**Задания к работе:**
1. Перепишите из отрывка о Майе Кристалинской фрагмент между словами «И, не дожидаясь» и «Фестиваль бурлил.» включительно.
2. Продолжите отрывок о Майе Кристалинской, начав сразу после его последнего предложения.

**Фрагмент текста:**
────────
Я сам подал заявление об уходе. «Неблагонадежная» репутация еще долго тянулась за мной. В 1960 году, придя в Министерство культуры устраиваться на работу дирижером в оркестр мюзик-холла, я услышал: «А, тот самый Саульский… «Музыкальные стиляги»…»
О статье Майя узнала на следующий день, придя в ЦДРИ. Сама не зная почему, она заглянула в комнату Разниковского. Там сидел хмурый, маленький Бидерман. Он посмотрел на Майю. Глаза его были какие-то потухшие.
— А, лауреат! Заходи, — вяло пробасил Бидерман.
— И это вместо поздравления? — улыбнулась Майя.
— Поздравление — вот. Всем нам. Читай.
Бидерман протянул газету, статья «Музыкальные стиляги», обведенная красным карандашом, бросилась в глаза. Майя начала читать, захлебываясь строчками. А прочтя, вернулась к тому абзацу, где писалось о вихляющих ужимках слабых певцов. Прочла еще раз, теперь — медленно, словно впитывала в себя каждую строчку. Глаза ее заблестели.
В комнату вошел Гридунов. Увидев Майю с газетой в руках, он вдруг неожиданно широко и весело улыбнулся.
— Майечка, не читай ты эту белиберду! И не переживай… Я же по глазам вижу. У нас, артистов, в жизни бывает всякое. Кто поругает, кто — похвалит. На каждый роток не накинешь платок… Нервы должны быть у артистов железные. В Саульского Юру я верю — он парень крепкий, выстоит. И в тебя верю Хочешь, я тебе свою рецензию нарисую? Прямо сейчас?
И, не дожидаясь ответа Майи, еще не пришедшей в себя, выпалил:
— Иди на эстраду, Кристалинская. Тебе туда дорога…
В распахнутое окно внезапно ворвался раскатистый гул большого барабана. В него вплелись трубы. Долетели обрывки голосов, и сквозь них пробились слова: «Мы все за мир, клятву дают народы…» Песня вытеснила десятки разноцветных шаров, и они потянулись к небу, будто песня приказала им лететь.
Фестиваль бурлил.
Глава девятая
«Ты ушел, ничего не ответив…»
История эта началась за несколько месяцев до московского фестиваля, и если быть точным, в конце апреля 1957 года. А закончилась спустя десять с половиной месяцев.
────────
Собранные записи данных

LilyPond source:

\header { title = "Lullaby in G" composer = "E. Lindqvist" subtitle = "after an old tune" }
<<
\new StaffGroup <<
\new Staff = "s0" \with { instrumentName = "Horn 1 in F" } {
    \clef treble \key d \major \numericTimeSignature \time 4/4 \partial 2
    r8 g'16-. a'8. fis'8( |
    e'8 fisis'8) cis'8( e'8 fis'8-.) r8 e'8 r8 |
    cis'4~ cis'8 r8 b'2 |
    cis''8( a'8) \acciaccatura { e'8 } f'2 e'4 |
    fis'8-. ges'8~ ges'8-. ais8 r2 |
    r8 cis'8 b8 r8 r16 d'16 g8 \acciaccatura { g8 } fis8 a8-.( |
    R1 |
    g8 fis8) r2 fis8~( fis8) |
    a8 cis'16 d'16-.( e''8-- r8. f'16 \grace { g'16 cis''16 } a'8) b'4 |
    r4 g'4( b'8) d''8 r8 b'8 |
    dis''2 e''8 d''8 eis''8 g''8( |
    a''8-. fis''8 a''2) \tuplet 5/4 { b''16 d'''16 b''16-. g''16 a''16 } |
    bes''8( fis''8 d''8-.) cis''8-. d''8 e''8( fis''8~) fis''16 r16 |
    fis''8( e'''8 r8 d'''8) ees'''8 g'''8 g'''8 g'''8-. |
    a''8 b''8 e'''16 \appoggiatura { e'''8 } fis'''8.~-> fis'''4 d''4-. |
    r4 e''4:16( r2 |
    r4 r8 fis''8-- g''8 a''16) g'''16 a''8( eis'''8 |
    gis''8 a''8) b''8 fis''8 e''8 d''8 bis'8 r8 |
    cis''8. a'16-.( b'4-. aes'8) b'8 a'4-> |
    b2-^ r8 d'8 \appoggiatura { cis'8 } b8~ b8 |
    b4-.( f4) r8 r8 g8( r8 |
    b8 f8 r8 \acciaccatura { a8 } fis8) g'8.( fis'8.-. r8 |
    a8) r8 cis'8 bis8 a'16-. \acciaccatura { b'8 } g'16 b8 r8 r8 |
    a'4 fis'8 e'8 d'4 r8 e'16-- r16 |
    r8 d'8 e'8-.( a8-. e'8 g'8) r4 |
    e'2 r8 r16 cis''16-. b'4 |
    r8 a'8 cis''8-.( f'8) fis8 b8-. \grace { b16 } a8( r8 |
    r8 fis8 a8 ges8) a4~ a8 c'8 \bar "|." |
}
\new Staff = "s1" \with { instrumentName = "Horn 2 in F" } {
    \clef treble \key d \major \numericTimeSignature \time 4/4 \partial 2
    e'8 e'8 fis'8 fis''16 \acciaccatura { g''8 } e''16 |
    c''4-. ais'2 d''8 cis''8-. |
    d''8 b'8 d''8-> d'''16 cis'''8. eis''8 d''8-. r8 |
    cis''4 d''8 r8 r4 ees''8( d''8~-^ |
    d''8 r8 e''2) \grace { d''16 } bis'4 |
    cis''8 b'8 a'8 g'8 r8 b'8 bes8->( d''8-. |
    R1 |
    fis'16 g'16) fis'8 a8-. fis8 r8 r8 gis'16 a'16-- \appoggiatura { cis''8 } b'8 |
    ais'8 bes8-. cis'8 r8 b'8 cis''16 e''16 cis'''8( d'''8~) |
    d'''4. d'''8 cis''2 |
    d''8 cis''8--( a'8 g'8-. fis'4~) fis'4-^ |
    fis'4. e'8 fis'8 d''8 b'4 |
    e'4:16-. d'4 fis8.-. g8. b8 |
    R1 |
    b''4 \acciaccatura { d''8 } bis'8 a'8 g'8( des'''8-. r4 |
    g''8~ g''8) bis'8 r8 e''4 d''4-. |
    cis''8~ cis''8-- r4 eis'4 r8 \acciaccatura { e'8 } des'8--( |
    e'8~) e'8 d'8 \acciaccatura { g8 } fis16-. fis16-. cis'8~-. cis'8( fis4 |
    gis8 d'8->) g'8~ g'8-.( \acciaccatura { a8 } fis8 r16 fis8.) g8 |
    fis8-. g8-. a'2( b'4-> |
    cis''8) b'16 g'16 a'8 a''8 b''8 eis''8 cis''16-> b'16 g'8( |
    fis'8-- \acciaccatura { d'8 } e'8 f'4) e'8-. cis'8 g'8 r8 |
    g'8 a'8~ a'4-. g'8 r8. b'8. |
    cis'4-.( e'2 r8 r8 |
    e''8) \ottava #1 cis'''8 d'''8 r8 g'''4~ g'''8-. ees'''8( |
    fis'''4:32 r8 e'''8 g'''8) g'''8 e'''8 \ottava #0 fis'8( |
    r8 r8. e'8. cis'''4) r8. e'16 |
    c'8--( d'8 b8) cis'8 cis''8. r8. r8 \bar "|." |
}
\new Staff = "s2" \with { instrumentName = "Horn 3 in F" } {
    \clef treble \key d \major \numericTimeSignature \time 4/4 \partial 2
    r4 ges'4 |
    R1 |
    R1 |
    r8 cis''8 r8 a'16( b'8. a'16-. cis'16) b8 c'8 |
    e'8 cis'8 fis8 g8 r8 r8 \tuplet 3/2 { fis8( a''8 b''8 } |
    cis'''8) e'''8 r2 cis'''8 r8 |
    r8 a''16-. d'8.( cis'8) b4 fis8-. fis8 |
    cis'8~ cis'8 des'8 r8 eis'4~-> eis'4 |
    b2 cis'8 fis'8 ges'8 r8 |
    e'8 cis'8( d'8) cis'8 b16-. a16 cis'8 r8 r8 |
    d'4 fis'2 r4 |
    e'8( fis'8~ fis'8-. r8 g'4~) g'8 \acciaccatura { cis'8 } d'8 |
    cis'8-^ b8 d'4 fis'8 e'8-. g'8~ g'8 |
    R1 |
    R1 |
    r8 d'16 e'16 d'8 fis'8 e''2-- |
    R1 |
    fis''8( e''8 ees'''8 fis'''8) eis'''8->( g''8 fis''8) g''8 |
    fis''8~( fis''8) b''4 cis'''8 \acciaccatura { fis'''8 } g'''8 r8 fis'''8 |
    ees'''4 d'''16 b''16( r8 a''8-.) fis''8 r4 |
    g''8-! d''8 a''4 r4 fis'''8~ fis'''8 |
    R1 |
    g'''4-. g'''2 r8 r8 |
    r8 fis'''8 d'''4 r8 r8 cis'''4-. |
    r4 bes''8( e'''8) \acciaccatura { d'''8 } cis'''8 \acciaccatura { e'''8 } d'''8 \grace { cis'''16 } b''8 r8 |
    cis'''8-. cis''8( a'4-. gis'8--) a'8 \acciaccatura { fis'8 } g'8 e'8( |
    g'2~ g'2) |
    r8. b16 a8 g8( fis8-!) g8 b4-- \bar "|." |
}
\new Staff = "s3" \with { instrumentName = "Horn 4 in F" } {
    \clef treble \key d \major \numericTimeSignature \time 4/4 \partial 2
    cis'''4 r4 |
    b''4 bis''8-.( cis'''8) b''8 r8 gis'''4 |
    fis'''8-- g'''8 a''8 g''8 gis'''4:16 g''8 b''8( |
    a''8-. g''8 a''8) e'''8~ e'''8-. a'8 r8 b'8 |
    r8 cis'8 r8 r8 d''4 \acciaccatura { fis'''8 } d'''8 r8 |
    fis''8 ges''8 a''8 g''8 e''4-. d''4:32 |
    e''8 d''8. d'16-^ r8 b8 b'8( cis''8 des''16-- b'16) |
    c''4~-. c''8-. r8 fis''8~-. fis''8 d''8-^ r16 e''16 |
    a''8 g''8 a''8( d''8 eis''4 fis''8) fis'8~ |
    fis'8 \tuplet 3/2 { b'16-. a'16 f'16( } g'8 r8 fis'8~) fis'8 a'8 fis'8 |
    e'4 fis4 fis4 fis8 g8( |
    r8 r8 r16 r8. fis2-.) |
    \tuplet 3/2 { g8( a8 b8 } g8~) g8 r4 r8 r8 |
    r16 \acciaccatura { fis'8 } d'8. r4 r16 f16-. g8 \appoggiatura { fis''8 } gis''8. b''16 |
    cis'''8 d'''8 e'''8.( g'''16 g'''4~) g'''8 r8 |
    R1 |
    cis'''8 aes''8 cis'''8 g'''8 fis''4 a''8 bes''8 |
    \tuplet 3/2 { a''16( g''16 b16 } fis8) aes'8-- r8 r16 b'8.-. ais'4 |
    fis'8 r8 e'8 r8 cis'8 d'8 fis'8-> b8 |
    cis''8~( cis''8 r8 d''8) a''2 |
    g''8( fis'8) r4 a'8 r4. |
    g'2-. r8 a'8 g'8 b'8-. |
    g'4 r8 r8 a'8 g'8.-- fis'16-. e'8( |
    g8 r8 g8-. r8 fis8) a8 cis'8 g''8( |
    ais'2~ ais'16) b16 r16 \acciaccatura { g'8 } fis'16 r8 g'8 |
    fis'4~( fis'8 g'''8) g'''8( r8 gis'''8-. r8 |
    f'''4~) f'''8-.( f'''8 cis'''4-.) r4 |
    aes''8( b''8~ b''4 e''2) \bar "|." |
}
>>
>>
────────
**Ответы к заданиям:**
1.
И, не дожидаясь ответа Майи, еще не пришедшей в себя, выпалил:
— Иди на эстраду, Кристалинская. Тебе туда дорога…
В распахнутое окно внезапно ворвался раскатистый гул большого барабана. В него вплелись трубы. Долетели обрывки голосов, и сквозь них пробились слова: «Мы все за мир, клятву дают народы…» Песня вытеснила десятки разноцветных шаров, и они потянулись к небу, будто песня приказала им лететь.
Фестиваль бурлил.

2.
В тот год одному из ее участников, Аркадию Михайловичу Арканову, на редкость популярному ныне среди любящих смех (а кто не любит от души посмеяться?) писателю (сатириком он просит себя не называть, о чем говорит в предисловии к недавно вышедшему двухтомнику «Арканов такой… Арканов сякой…»), исполнилось всего двадцать четыре года. Был он внешне чрезвычайно симпатичен, как всегда — «мастрояннист», что подмечено спустя сорок с лишним лет в одной эпиграмме:
Не знаю, носил ли он черные очки: как выяснилось, это у него не какая-то игра в загадочность, а всего-навсего — защита от пыли и аллергии.
Тогда, в пятьдесят седьмом, Аркадий Михайлович писателем еще не был, а заканчивал 1-й Московский ордена Ленина медицинский институт имени И. М. Сеченова, что на Большой Пироговке, и собирался стать врачом-терапевтом. Забегая вперед, отмечу, что свой долг перед Родиной, давшей ему медицинское образование, он исполнил, честно отработав отпущенные ему для этого три года. Но никто в студенческие годы искусству не чужд, и вот в институте стараниями Аркадия Арканова, Григория Горина, Альберта Аксельрода, Александра Лившица, Александра Ливенбука, а также и других впоследствии не вставших в ряды сатириков и юмористов, возник «ВТЭК» («Врачебный театрально-эстрадный коллектив»).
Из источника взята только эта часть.